A look at economic developments and activity in major stock markets around the world Thursday:
PARIS _ Recovery in developed economies will accelerate next year due to "substantial improvements" in financial markets and fast-growing Asian countries, but is likely to remain fragile, the Organization for Economic Cooperation and Development said as it doubled its 2010 growth forecast.
The Paris-based watchdog's chief economist, Jorgen Elmeskov, told a news conference that the recovery has been mostly driven by government stimulus measures and interest rate cuts.
Still, the recovery will remain modest next year, with the U.S. and Japan outpacing Europe, the OECD report said.
LONDON _ U.K. retail sales rose in October but lending conditions remained tight.
The 3 percent rise in retail sales was the best figure since August of last year and due largely to a 3.9 percent boost to food sales, the Office for National Statistics said.
However, separate figures showed the flow of credit in the British economy had not yet recovered from the credit crunch and threatened any rebound in growth.
The Bank of England said lending to British businesses shrank by 4.6 percent in September, driving the 12-month growth rate to a record low of minus 6 percent.
Major banks expect subdued demand for new lending through the fourth quarter, the Bank said.
In European trading, the FTSE 100 index of leading British shares closed down 1.4 percent, Germany's DAX fell 1.5 percent and the CAC-40 in France ended 1.8 percent lower.
TOKYO _ Asian stock markets were mixed. Japan's Nikkei 225 stock average lost 1.3 percent _ its seventh straight day of decline as investors succumbed to jitters about a possible glut of new bank shares after Mitsubishi UFJ announced plans to raise capital.
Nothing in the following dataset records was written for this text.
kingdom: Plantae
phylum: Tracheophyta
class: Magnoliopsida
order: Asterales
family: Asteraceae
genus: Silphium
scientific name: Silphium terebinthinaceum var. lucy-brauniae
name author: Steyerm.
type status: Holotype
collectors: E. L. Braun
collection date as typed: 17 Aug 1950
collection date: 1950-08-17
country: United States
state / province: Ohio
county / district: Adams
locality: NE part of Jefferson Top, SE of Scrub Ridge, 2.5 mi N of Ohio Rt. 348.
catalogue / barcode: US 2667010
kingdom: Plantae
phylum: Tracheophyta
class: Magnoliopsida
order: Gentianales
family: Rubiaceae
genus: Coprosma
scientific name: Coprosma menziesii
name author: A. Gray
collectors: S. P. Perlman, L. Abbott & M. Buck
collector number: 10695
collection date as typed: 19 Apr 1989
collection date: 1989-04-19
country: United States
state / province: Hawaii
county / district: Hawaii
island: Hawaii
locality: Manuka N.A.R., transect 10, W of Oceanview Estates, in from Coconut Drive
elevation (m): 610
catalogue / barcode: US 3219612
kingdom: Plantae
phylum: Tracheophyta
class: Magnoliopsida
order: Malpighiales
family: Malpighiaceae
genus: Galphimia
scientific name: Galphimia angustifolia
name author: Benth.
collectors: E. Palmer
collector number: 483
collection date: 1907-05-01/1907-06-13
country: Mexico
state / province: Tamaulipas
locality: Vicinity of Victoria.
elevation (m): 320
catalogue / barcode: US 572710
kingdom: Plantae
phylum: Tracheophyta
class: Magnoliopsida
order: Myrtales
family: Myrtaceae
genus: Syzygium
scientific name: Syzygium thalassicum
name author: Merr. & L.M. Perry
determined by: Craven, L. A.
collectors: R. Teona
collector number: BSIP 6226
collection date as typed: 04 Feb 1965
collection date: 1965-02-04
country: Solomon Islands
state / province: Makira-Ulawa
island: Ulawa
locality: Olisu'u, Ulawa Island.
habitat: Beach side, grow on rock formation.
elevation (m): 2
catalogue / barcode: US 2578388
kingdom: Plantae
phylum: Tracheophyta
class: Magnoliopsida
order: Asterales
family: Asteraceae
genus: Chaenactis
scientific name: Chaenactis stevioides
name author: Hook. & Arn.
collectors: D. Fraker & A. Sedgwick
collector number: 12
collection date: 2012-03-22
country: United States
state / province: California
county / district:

Hong Kong's Hang Seng fell 0.9 percent, while Taiwan's benchmark shed 0.1 percent and Indonesia's market was 0.6 percent lower.
Other markets fared better: South Korea's Kospi added 1 percent to lead the region, China's Shanghai index rose 0.5 percent and shares in Singapore closed up 0.6 percent.
PARIS _ France risks attracting the ire of its European neighbors when it unveils plans to raise tens of billions of euros in new borrowing just as its EU partners are being urged to begin reining in the stimulus packages that caused deficits and debts to skyrocket.
Electric cars, wind power and broadband Internet are among the industries already lining up for their share of France's so-called "Big Loan" program, a euro35 billion ($52 billion) public spending plan dreamt up by President Nicolas Sarkozy as a way to fuel France's long-term economic growth.
FRANKFURT _ German employment fell slightly in the third quarter compared with the prior three months and from a year earlier, the Federal Statistical Office said.
SINGAPORE _ Singapore said its economy would expand as little as 3 percent in 2010, well below the high growth rates of past years because of a sluggish recovery in the U.S. and other developed countries.
Meanwhile, the city-state said gross domestic product expanded an annualized 14.2 percent in the third quarter following a jump of 21.7 percent the previous quarter.
AMSTERDAM _ The Dutch government announced a new euro4.4 billion ($6.5 billion) bailout package for nationalized bank ABN Amro, intended to help the bank restructure and return to a strong financial position ahead of an eventual sale or return to the stock market.
The bailout comes on top of a euro2.4 billion cash injection in June and the euro16.8 billion the state paid to buy the banks' Dutch businesses to save them from an impending bankruptcy in October 2008.
LONDON _ The British government proposed tough new banking laws that would give the country's main financial watchdog the power to claw back bonuses that breach internationally agreed rules, among other powers.
The heavy-hitting proposals reflect an increased effort by Prime Minister Gordon Brown's ruling Labour Party to tackle banking reform ahead of a general election next year.
The bill will be debated on Nov. 26 and lawmakers in the House of Commons may vote on it as early as next month.
OSLO _ Norway's largest financial group, DnB NOR ASA, said shareholders approved a 14 billion kroner ($2.5 billion) rights issue to offset losses suffered during the financial crisis.
The rights issue is being underwritten by a syndicate of banks, including Morgan Stanley, and supported by DnB NOR's largest shareholders, among them the Norwegian government with a 34 percent stake.